Whenever a beach narrows and the angle of the sand increases it is time to consider an exit.
WA Beach 334
Though not possessing an official name, WA Beach 334 will draw out some suitable expletives to describe the very soft sand encountered for 400 metres of its length from the entry point but which very likely extends a further kilometre to the west.
Each of the drivers of the vehicles shown in the following pics is very experienced driving on beaches. The tyre pressure of each of the vehicles was around 10 psi. It was a very soft beach.
Apart from the soft sand challenge, the waves of the magnificent Southern Ocean, the howling winds straight Antartica and the brilliant blue sky there is not much to recommend this place.
Beautiful Wharton Beach (WA Beach 115) is immediately to the south of the Duke of Orleans Bay caravan park.
The beach is wide and firm, perfect for four wheel driving and. at just over a kilometre in length, it has plenty of space.
The beach is named after nearby Wharton Island which was named during a hydrographic survey in 1900 after Admiral Sir William J.L. Wharton, Hydrographer of the Royal Navy 1887.
The combination of Yeagarup Dunes, Yeagarup Hill and Yeagarup Beach (WA Beach 583) is a four wheel driver’s dream. Beautiful, challenging and interesting.

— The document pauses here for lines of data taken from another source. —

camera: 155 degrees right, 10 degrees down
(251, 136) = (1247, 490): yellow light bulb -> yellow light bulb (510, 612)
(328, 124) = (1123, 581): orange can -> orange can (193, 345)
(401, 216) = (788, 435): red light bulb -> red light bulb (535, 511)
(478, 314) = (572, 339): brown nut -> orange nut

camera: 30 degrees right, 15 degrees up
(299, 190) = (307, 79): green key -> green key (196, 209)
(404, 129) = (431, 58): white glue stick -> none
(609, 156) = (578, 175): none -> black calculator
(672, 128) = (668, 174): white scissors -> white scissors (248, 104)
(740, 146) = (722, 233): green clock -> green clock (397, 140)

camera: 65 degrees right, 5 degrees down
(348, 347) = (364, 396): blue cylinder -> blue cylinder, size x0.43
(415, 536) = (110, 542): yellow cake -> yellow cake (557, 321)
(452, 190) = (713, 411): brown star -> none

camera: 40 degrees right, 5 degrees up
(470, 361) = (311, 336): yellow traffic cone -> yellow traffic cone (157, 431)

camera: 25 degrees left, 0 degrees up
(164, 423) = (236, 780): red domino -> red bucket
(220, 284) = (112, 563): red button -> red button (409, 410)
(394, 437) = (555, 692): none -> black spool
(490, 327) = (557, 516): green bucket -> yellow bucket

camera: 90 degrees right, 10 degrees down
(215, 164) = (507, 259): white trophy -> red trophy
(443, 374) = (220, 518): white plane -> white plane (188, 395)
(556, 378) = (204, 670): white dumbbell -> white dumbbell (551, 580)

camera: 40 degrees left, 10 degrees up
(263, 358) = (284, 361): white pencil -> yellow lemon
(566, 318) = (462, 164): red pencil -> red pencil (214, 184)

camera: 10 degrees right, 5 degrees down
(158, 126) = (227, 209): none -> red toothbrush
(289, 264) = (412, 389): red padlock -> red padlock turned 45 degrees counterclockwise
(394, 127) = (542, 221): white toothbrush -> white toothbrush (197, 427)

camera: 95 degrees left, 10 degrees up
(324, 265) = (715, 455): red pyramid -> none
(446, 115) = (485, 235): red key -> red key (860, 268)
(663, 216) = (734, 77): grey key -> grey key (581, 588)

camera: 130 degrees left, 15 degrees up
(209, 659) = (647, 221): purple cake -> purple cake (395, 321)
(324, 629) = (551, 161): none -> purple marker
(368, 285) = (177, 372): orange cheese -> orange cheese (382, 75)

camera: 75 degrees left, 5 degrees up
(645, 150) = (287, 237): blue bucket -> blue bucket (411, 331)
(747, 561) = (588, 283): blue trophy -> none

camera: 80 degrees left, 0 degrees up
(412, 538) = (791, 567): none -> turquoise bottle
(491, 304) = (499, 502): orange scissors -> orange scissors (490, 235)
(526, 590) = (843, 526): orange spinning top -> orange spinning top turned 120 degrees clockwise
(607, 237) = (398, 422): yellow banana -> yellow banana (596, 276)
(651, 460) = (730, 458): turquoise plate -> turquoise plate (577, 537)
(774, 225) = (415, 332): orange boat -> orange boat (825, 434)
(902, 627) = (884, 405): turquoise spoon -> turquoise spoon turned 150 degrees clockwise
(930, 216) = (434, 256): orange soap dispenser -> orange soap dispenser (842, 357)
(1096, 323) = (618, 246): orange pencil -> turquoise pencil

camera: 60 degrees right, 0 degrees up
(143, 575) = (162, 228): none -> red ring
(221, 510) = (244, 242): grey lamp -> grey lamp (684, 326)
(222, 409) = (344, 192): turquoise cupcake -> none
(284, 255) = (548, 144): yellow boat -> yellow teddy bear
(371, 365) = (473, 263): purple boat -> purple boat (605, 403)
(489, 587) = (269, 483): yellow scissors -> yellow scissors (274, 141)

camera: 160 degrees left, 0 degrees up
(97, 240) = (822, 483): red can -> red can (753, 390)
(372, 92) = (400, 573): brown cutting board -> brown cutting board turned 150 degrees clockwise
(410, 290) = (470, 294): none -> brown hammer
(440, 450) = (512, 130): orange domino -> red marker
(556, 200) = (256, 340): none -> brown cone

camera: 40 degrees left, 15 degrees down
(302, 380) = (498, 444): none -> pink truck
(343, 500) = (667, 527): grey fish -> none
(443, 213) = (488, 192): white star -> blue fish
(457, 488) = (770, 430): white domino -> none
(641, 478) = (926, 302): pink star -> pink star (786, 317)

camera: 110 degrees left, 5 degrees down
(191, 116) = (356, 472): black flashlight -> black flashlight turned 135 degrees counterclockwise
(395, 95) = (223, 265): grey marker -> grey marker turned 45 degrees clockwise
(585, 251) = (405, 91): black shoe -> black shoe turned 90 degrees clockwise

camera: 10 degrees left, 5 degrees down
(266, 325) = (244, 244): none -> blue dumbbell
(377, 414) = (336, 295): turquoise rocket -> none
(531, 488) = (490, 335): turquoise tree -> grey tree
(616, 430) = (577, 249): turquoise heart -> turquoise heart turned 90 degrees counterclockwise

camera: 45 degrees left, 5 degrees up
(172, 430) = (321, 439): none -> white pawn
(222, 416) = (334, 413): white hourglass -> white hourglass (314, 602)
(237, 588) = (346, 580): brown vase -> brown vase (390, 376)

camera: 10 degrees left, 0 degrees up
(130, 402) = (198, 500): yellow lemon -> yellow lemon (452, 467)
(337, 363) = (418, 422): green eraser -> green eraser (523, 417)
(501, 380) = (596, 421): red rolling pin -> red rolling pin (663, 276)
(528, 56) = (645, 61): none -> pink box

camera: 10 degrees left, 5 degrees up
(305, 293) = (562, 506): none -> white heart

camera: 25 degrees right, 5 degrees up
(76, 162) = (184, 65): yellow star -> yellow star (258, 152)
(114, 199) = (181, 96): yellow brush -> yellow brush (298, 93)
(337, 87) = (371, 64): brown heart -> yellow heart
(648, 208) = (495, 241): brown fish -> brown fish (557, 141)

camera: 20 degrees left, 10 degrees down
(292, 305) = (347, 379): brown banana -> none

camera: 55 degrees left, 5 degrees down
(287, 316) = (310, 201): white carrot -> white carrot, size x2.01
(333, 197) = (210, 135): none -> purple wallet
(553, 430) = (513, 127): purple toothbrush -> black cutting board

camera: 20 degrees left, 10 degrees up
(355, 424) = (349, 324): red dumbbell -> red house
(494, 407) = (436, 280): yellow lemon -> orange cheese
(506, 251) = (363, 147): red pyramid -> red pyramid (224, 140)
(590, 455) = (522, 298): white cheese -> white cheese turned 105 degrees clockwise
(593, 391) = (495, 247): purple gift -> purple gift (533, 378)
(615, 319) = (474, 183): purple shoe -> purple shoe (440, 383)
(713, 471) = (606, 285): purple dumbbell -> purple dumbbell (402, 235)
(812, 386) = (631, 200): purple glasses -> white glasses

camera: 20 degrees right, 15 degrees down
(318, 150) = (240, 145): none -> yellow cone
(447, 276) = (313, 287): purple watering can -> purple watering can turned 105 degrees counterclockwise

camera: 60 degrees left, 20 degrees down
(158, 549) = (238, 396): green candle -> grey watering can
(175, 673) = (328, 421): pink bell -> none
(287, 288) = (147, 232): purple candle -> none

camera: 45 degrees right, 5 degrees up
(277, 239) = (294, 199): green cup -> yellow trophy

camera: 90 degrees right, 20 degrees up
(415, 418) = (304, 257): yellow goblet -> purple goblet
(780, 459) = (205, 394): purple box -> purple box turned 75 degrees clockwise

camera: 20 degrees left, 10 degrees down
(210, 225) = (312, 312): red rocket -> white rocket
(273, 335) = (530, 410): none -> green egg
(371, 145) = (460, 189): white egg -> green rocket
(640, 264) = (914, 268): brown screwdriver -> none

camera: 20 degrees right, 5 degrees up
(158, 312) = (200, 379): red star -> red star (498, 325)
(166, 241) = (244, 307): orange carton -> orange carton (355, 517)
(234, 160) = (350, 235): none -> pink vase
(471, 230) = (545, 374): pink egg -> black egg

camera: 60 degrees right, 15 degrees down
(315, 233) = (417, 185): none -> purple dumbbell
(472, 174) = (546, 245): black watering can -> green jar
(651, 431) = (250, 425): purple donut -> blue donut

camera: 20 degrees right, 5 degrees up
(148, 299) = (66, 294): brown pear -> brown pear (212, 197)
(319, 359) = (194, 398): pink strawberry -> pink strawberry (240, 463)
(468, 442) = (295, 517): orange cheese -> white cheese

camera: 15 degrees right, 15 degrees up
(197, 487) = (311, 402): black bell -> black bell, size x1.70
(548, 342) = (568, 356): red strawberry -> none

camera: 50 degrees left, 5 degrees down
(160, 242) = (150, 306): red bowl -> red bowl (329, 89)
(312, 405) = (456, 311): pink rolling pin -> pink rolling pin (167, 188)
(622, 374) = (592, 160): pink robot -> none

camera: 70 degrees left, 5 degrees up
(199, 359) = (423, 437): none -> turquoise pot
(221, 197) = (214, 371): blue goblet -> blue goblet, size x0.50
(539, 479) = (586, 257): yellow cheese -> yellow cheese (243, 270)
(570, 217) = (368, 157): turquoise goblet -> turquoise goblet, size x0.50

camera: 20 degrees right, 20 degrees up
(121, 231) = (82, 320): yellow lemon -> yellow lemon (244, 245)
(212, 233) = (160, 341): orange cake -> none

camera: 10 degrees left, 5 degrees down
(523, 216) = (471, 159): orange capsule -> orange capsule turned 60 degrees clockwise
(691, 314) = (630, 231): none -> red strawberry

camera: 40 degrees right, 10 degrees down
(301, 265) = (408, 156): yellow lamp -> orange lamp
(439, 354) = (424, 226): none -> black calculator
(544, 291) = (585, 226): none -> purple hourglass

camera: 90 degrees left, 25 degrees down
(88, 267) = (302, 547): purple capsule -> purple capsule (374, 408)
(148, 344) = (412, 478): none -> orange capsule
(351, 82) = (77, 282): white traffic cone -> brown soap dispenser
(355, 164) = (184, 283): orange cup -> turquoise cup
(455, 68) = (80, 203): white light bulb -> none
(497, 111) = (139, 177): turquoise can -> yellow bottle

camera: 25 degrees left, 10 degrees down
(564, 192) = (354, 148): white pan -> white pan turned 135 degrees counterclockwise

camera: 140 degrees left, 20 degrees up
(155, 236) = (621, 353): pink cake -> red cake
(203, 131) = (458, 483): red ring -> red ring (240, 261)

The drive from the air down point at the end of Ritter Road, through the forest to the face of the dunes is just the start of the adventure. Once on top of these 100 square kilometres of dunes it is another world, an experience one can get only at Yeagarup. A 2.5 kilometre drive over bright white dunes leads into a bush track. Four kilometres along this track is Yeagarup Hill. Great to descend but a challenge coming back up. At the bottom of this long hill is magnificent, windswept Yeagarup Beach. Always interesting, always a fantastic drive.